GABAA agonists can as well be administered to improve EPS. These drugs reduce acetylcholine hyperactivity and raise dopamine levels. Besides, they decrease dopamine hyperactivity in the mesolimbic system. Adverse effects of GABAA agonists, for example benzodiazepines are sedation, addiction and amnesia [16].

Finally, NMDA receptor antagonists, for example amantadine can improve EPS for a short period of time. These drugs reduce acetylcholine hyperactivity and raise dopamine levels in the extrapyramidal system through a reduced glutamatergic presynaptic inhibition. However, they might have a psychotomimetic effect, because in the mesolimbic system, a reduced glutamatergic presynaptic inhibition via NMDA receptors of 5-HT2A serotonergic neurons can cause serotonin hyperactivity [14,17].

Extrapyramidal Systems in Patients Treated with Recently Developed Antipsychotic Drugs

Most SGAs, which cause EPS less often than FGAs, have a D2 and 5-HT2A antagonistic effect. Quetiapine with a higher affinity for the 5-HT2A receptor than the D2 receptor seldom causes EPS in comparison to risperidone, which often induces EPS, because it has a high affinity for the D2 receptor. Two recently developed antipsychotic drugs, namely aripiprazole and cariprazine, have a different mechanism of action. Aripiprazole exerts a partial D2 agonistic effect, a 5-HT2A antagonistic effect and a 5-HT1A agonistic effect. It shows good antipsychotic properties and seldom causes EPS [18]. Cariprazine is a new SGA with a partial agonistic effect at the D2 and D3 receptors. It shows antipsychotic and antimanic effects. Due to the different mechanism of action, it seldom causes EPS. Akathisia occurs in 11% of patients treated with cariprazine [19]. SGAs such as risperidone, olanzapine and quetiapine cause cognitive impairment, because they inhibit dopamine/serotonin release, above all in the prefrontal cortex [20]. Recently developed SGAs such as aripiprazole and cariparzine have a different mechanism of action; they act as partial agonist at the D2 receptor. In clinical studies, it has been found that cariprazine, which is a partial agonist at the D2 and D3 receptors, improved cognitive functions [21].

Conclusion

Schizophrenia and schizoaffective disorder is generally treated with second-generation antipsychotic drugs.
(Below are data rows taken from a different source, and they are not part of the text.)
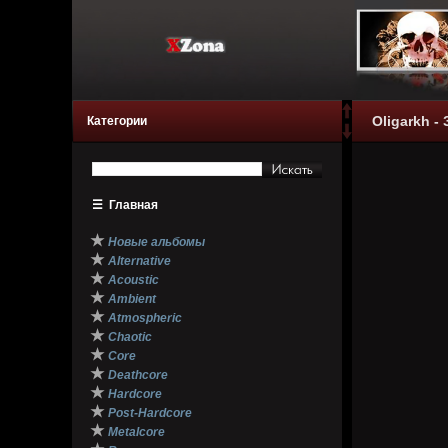
Oligarkh -
Категории
☰
Главная
★
Новые альбомы
★
Alternative
★
Acoustic
★
Ambient
★
Atmospheric
★
Chaotic
★
Core
★
Deathcore
★
Hardcore
★
Post-Hardcore
★
Metalcore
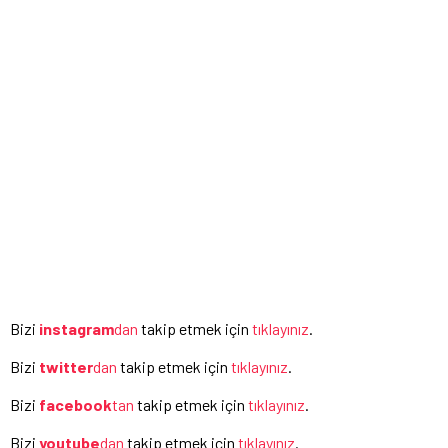
Bizi
instagram
dan
takip etmek için
tıklayınız
.
Bizi
twitter
dan
takip etmek için
tıklayınız
.
Bizi
facebook
tan
takip etmek için
tıklayınız
.
Bizi
youtube
dan
takip etmek için
tıklayınız
.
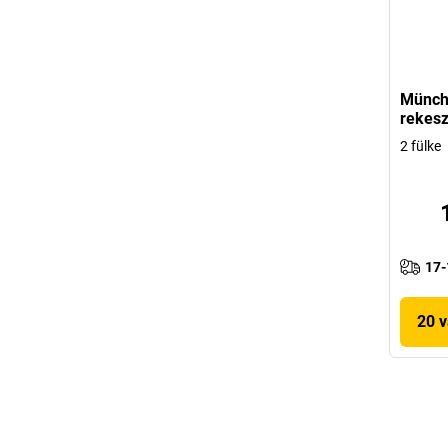
Münche
rekesz
2 fülke
17-
20 v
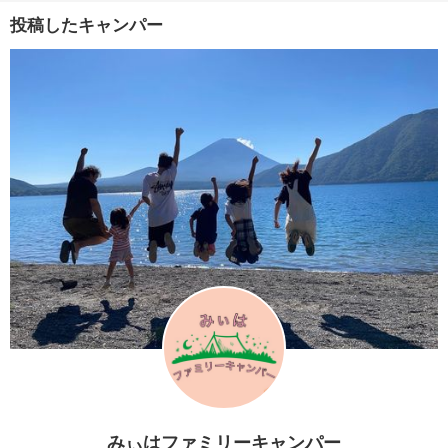
投稿したキャンパー
みぃはファミリーキャンパー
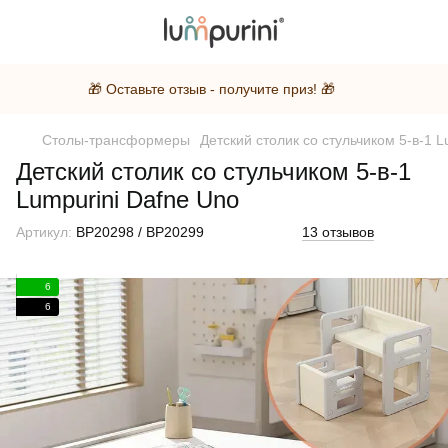
🎁 Оставьте отзыв - получите приз! 🎁
Столы-трансформеры
Детский столик со стульчиком 5-в-1 L
Детский столик со стульчиком 5-в-1
Lumpurini Dafne Uno
Артикул:
BP20298 / BP20299
13 отзывов
6
6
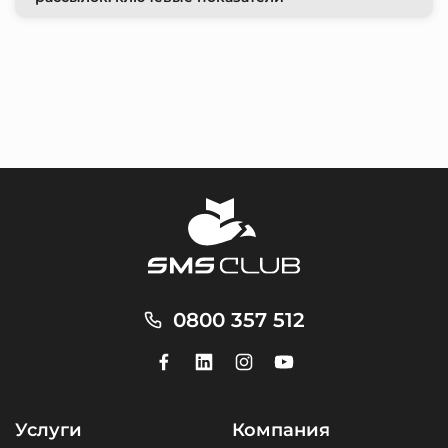
0800 357 512
Услуги
Компания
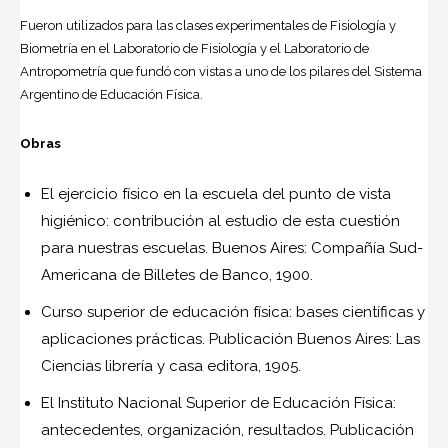
Fueron utilizados para las clases experimentales de Fisiología y
Biometría en el Laboratorio de Fisiología y el Laboratorio de
Antropometría que fundó con vistas a uno de los pilares del Sistema
Argentino de Educación Física.
Obras
El ejercicio físico en la escuela del punto de vista
higiénico: contribución al estudio de esta cuestión
para nuestras escuelas. Buenos Aires: Compañía Sud-
Americana de Billetes de Banco, 1900.
Curso superior de educación física: bases científicas y
aplicaciones prácticas. Publicación Buenos Aires: Las
Ciencias librería y casa editora, 1905.
El Instituto Nacional Superior de Educación Física:
antecedentes, organización, resultados. Publicación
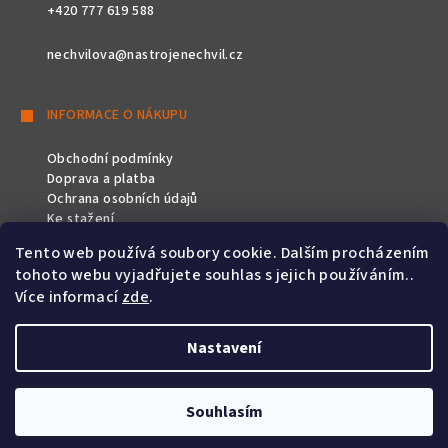
+420 777 619 588
nechvilova@nastrojenechvil.cz
INFORMACE O NÁKUPU
Obchodní podmínky
Doprava a platba
Ochrana osobních údajů
Ke stažení
Tento web používá soubory cookie. Dalším procházením
SLEDUJTE NÁS
tohoto webu vyjadřujete souhlas s jejich používáním..
Více informací
zde
.
Nastavení
Copyright 2026
Nástroje Nechvíl
. Všechna práva vyhrazena.
Souhlasím
Vytvořil Shoptet
&
PekneWeby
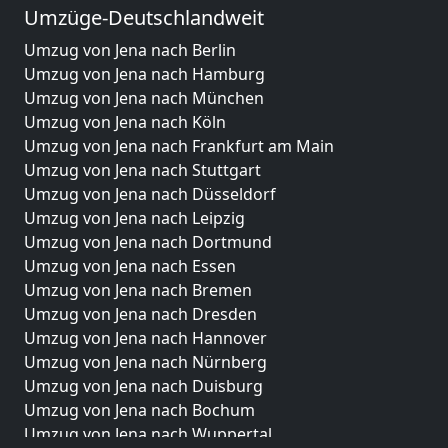
Umzüge-Deutschlandweit
Umzug von Jena nach Berlin
Umzug von Jena nach Hamburg
Umzug von Jena nach München
Umzug von Jena nach Köln
Umzug von Jena nach Frankfurt am Main
Umzug von Jena nach Stuttgart
Umzug von Jena nach Düsseldorf
Umzug von Jena nach Leipzig
Umzug von Jena nach Dortmund
Umzug von Jena nach Essen
Umzug von Jena nach Bremen
Umzug von Jena nach Dresden
Umzug von Jena nach Hannover
Umzug von Jena nach Nürnberg
Umzug von Jena nach Duisburg
Umzug von Jena nach Bochum
Umzug von Jena nach Wuppertal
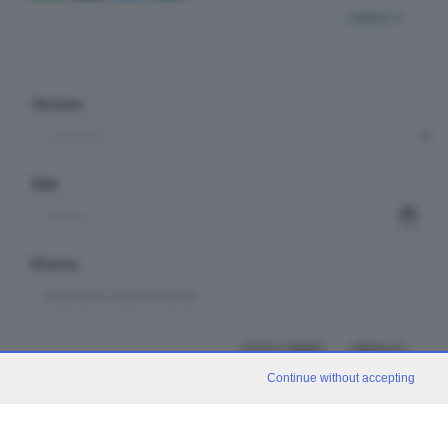
indietro
Sezione
Data
Ricerca
TUTTI I VIDEO
CERCA
Continue without accepting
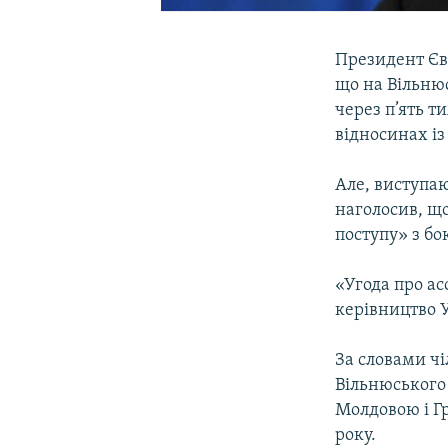
Президент Єв
що на Вільню
через п’ять т
відносинах із
Але, виступаю
наголосив, що
поступу» з бо
«Угода про ас
керівництво У
За словами чі
Вільнюського 
Молдовою і Гр
року.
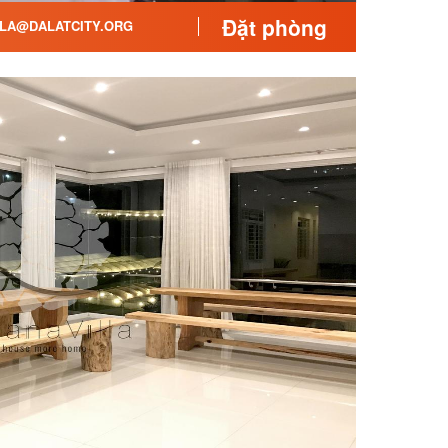
Đặt phòng
LA@DALATCITY.ORG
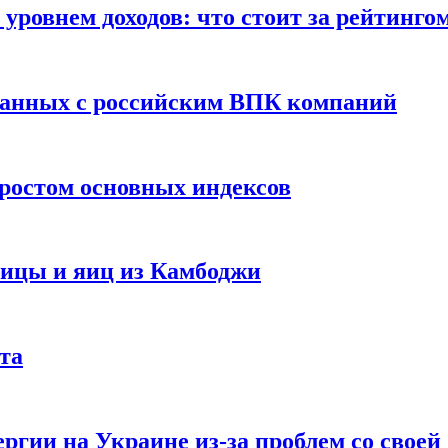
уровнем доходов: что стоит за рейтинго
занных с российским ВПК компаний
ростом основных индексов
тицы и яиц из Камбоджи
та
ргии на Украине из-за проблем со свое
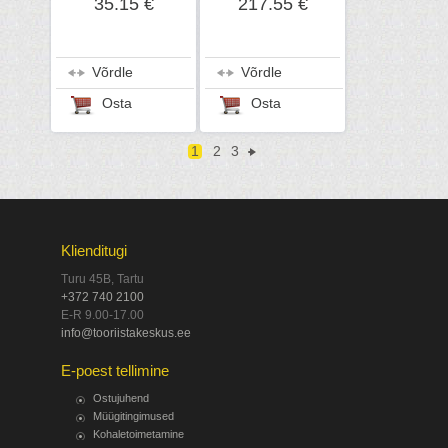
35.15 €
217.55 €
Võrdle
Võrdle
Osta
Osta
1
2
3
Klienditugi
Turu 45B, Tartu
+372 740 2100
E-R 9.00-17.00
info@tooriistakeskus.ee
E-poest tellimine
Ostujuhend
Müügitingimused
Kohaletoimetamine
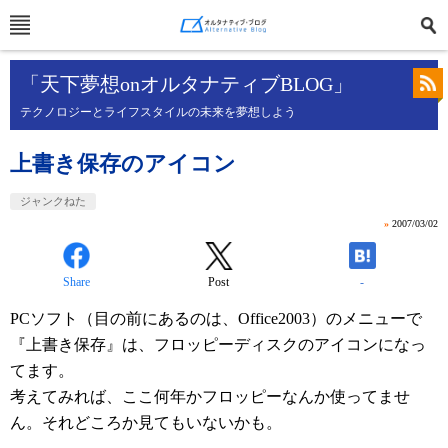
「天下夢想onオルタナティブBLOG」
テクノロジーとライフスタイルの未来を夢想しよう
上書き保存のアイコン
ジャンクねた
»
2007/03/02
Share
Post
-
PCソフト（目の前にあるのは、Office2003）のメニューで
『上書き保存』は、フロッピーディスクのアイコンになっ
てます。
考えてみれば、ここ何年かフロッピーなんか使ってませ
ん。それどころか見てもいないかも。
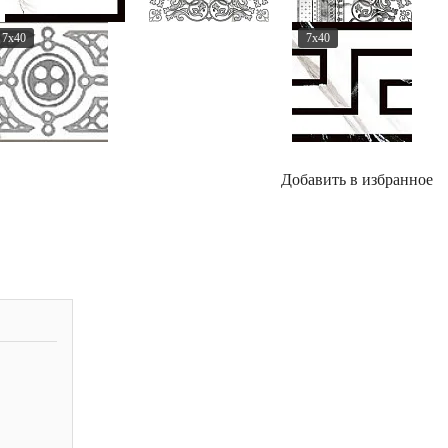
7x40
7x40
Добавить в избранное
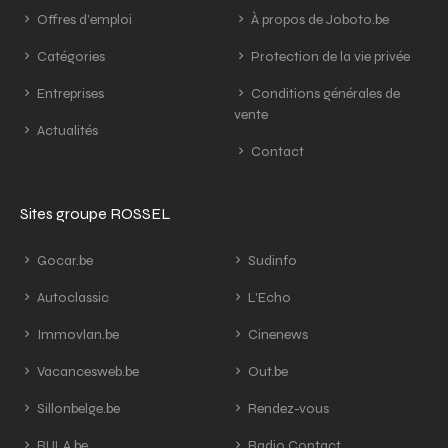
Offres d'emploi
À propos de Joboto.be
Catégories
Protection de la vie privée
Entreprises
Conditions générales de
vente
Actualités
Contact
Sites groupe ROSSEL
Gocar.be
Sudinfo
Autoclassic
L'Echo
Immovlan.be
Cinenews
Vacancesweb.be
Out.be
Sillonbelge.be
Rendez-vous
RULA.be
Radio Contact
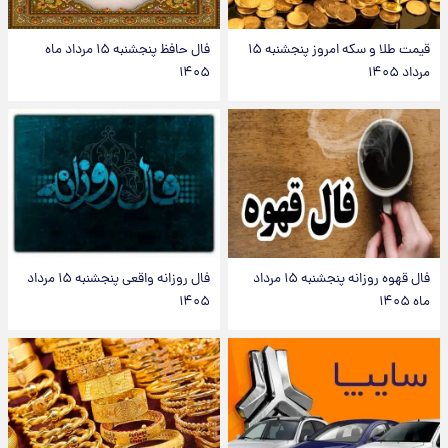
قیمت طلا و سکه امروز پنجشنبه ۱۵
فال حافظ پنجشنبه ۱۵ مرداد ماه
مرداد ۱۴۰۵
۱۴۰۵
فال قهوه روزانه پنجشنبه ۱۵ مرداد
فال روزانه واقعی پنجشنبه ۱۵ مرداد
ماه ۱۴۰۵
۱۴۰۵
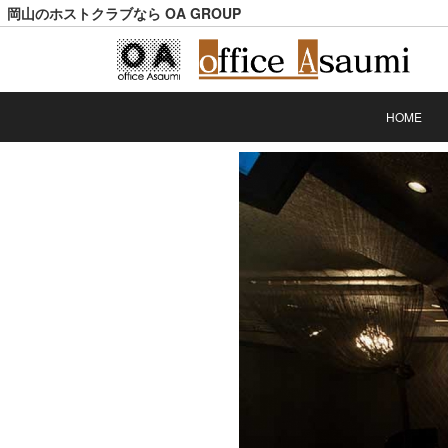
岡山のホストクラブなら OA GROUP
HOME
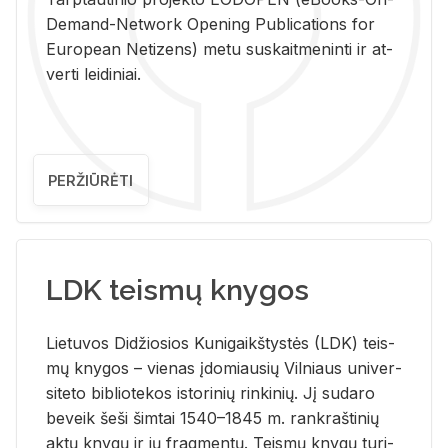
De­mand-Ne­twork Ope­ning Pub­li­ca­tions for
Eu­ro­pe­an Ne­ti­zens) metu su­skait­me­nin­ti ir at­
ver­ti lei­di­niai.
PERŽIŪRĖTI
LDK teismų knygos
Lie­tu­vos Di­džio­sios Ku­ni­gaikš­tys­tės (LDK) teis­
mų kny­gos – vie­nas įdo­miau­sių Vil­niaus uni­ver­
si­te­to bi­b­lio­te­kos is­to­ri­nių rin­ki­nių. Jį su­da­ro
be­veik šeši šim­tai 1540–1845 m. rank­raš­ti­nių
aktų kny­gų ir jų frag­men­tų. Teis­mų kny­gų tu­ri­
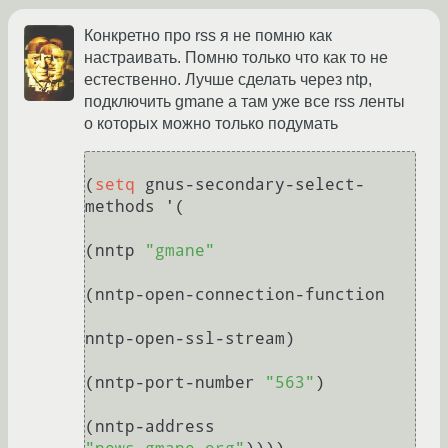
Конкретно про rss я не помню как
настраивать. Помню только что как то не
естественно. Лучше сделать через ntp,
подключить gmane а там уже все rss ленты
о которых можно только подумать
(
setq
 gnus-secondary-select-
methods '(

(nntp 
"gmane"
(nntp-open-connection-function 

nntp-open-ssl-stream)

(nntp-port-number 
"563"
)

(nntp-address 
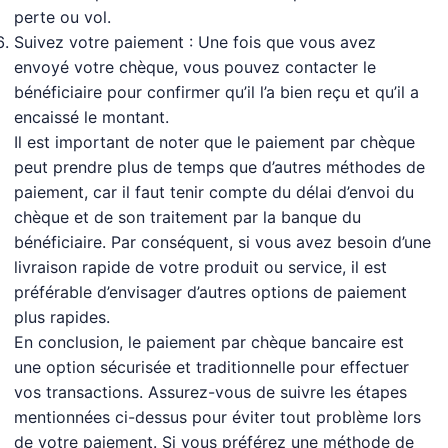
perte ou vol.
Suivez votre paiement : Une fois que vous avez
envoyé votre chèque, vous pouvez contacter le
bénéficiaire pour confirmer qu’il l’a bien reçu et qu’il a
encaissé le montant.
Il est important de noter que le paiement par chèque
peut prendre plus de temps que d’autres méthodes de
paiement, car il faut tenir compte du délai d’envoi du
chèque et de son traitement par la banque du
bénéficiaire. Par conséquent, si vous avez besoin d’une
livraison rapide de votre produit ou service, il est
préférable d’envisager d’autres options de paiement
plus rapides.
En conclusion, le paiement par chèque bancaire est
une option sécurisée et traditionnelle pour effectuer
vos transactions. Assurez-vous de suivre les étapes
mentionnées ci-dessus pour éviter tout problème lors
de votre paiement. Si vous préférez une méthode de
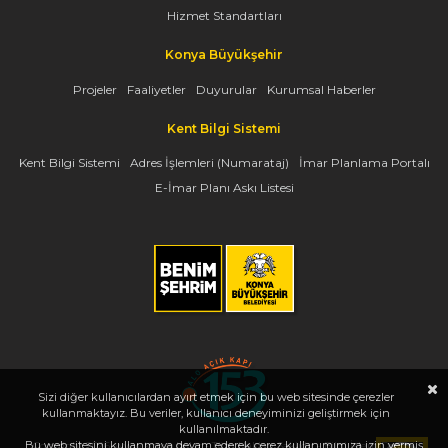
Hizmet Standartları
Konya Büyükşehir
Projeler
Faaliyetler
Duyurular
Kurumsal Haberler
Kent Bilgi Sistemi
Kent Bilgi Sistemi
Adres İşlemleri (Numarataj)
İmar Planlama Portalı
E-İmar Planı Askı Listesi
Sizi diğer kullanıcılardan ayırt etmek için bu web sitesinde çerezler
kullanmaktayız. Bu veriler, kullanıcı deneyiminizi geliştirmek için
kullanılmaktadır.
Bu web sitesini kullanmaya devam ederek çerez kullanımımıza izin vermiş
Copyright 2026, www.konya.bel.tr - Tüm Hakları Saklıdır - Bilgi İşlem Dairesi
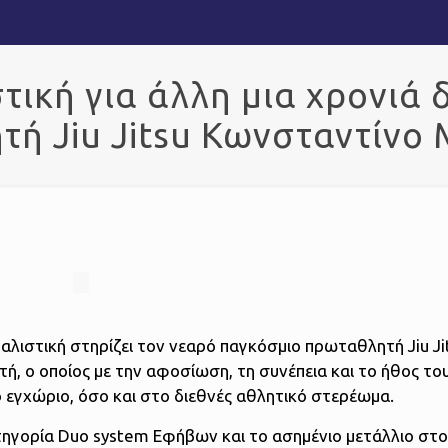
ική για άλλη μια χρονιά 
τή Jiu Jitsu Κωνσταντίνο
αλιστική στηρίζει τον νεαρό παγκόσμιο πρωταθλητή Jiu Ji
, ο οποίος με την αφοσίωση, τη συνέπεια και το ήθος του
ο εγχώριο, όσο και στο διεθνές αθλητικό στερέωμα.
τηγορία Duo system Εφήβων και το ασημένιο μετάλλιο στ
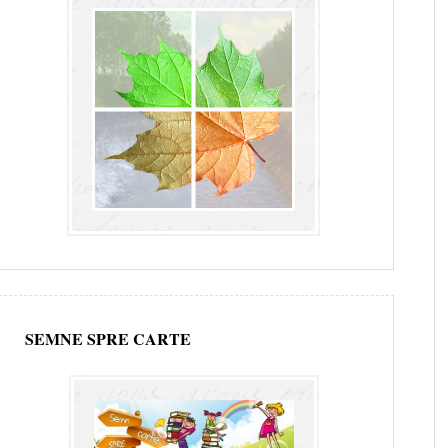
SEMNE SPRE CARTE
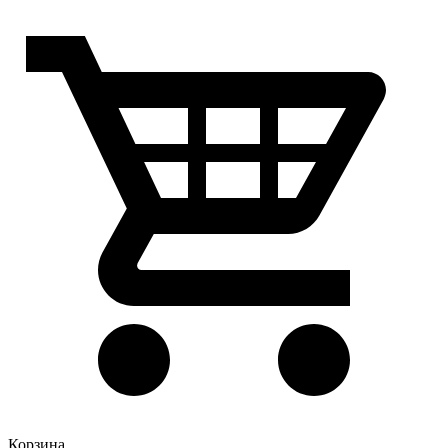
Корзина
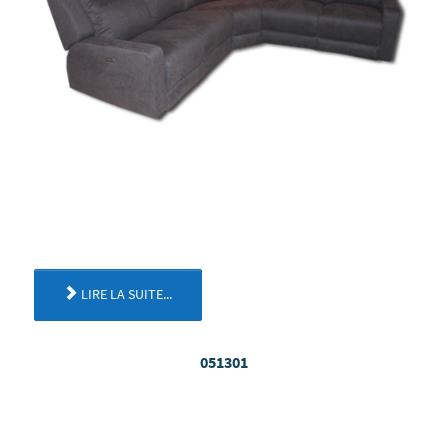
LIRE LA SUITE...
051301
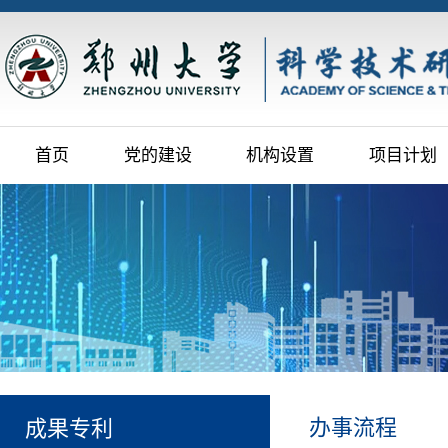
首页
党的建设
机构设置
项目计划
办事流程
成果专利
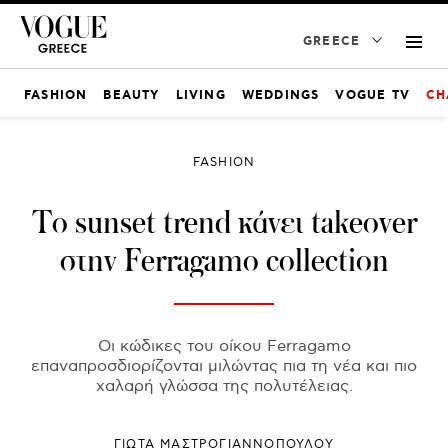
GREECE
FASHION
BEAUTY
LIVING
WEDDINGS
VOGUE TV
CH
FASHION
Το sunset trend κάνει takeover
στην Ferragamo collection
Οι κώδικες του οίκου Ferragamo
επαναπροσδιορίζονται μιλώντας πια τη νέα και πιο
χαλαρή γλώσσα της πολυτέλειας.
ΓΙΩΤΑ ΜΑΣΤΡΟΓΙΑΝΝΟΠΟΥΛΟΥ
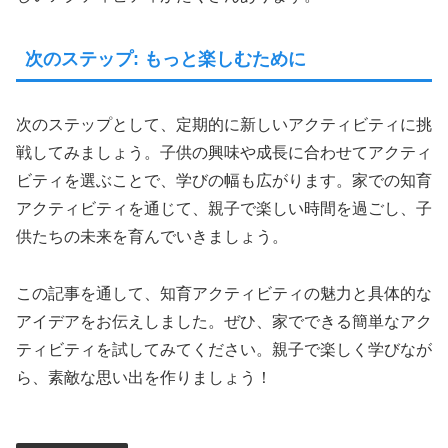
次のステップ: もっと楽しむために
次のステップとして、定期的に新しいアクティビティに挑
戦してみましょう。子供の興味や成長に合わせてアクティ
ビティを選ぶことで、学びの幅も広がります。家での知育
アクティビティを通じて、親子で楽しい時間を過ごし、子
供たちの未来を育んでいきましょう。
この記事を通して、知育アクティビティの魅力と具体的な
アイデアをお伝えしました。ぜひ、家でできる簡単なアク
ティビティを試してみてください。親子で楽しく学びなが
ら、素敵な思い出を作りましょう！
Antipsychotic drugs are D2 and 5-HT2A antagonists and decrease dopamine and serotonin hyperactivity in the mesolimbic system, hippocampus and prefrontal cortex. Because of the D2 receptor blockade, EPS can occur. Neurotransmitter and neuropeptide alterations and the neural networks in the mesolimbic system and extrapyramidal system are described in detail. EPS can be treated with M4 receptor antagonists, which reduce acetylcholine hyperactivity in the extrapyramidal system, with GABAA agonists, which inhibit muscarinic cholinergic neurons and with NMDA antagonists, which raise dopamine levels in the extrapyramidal system. Some recently developed antipsychotic drugs, for example aripiprazole and cariprazine, exert a reduced occurrence of EPS. They have a different mechanism of action: a partial agonism at the D2 receptor.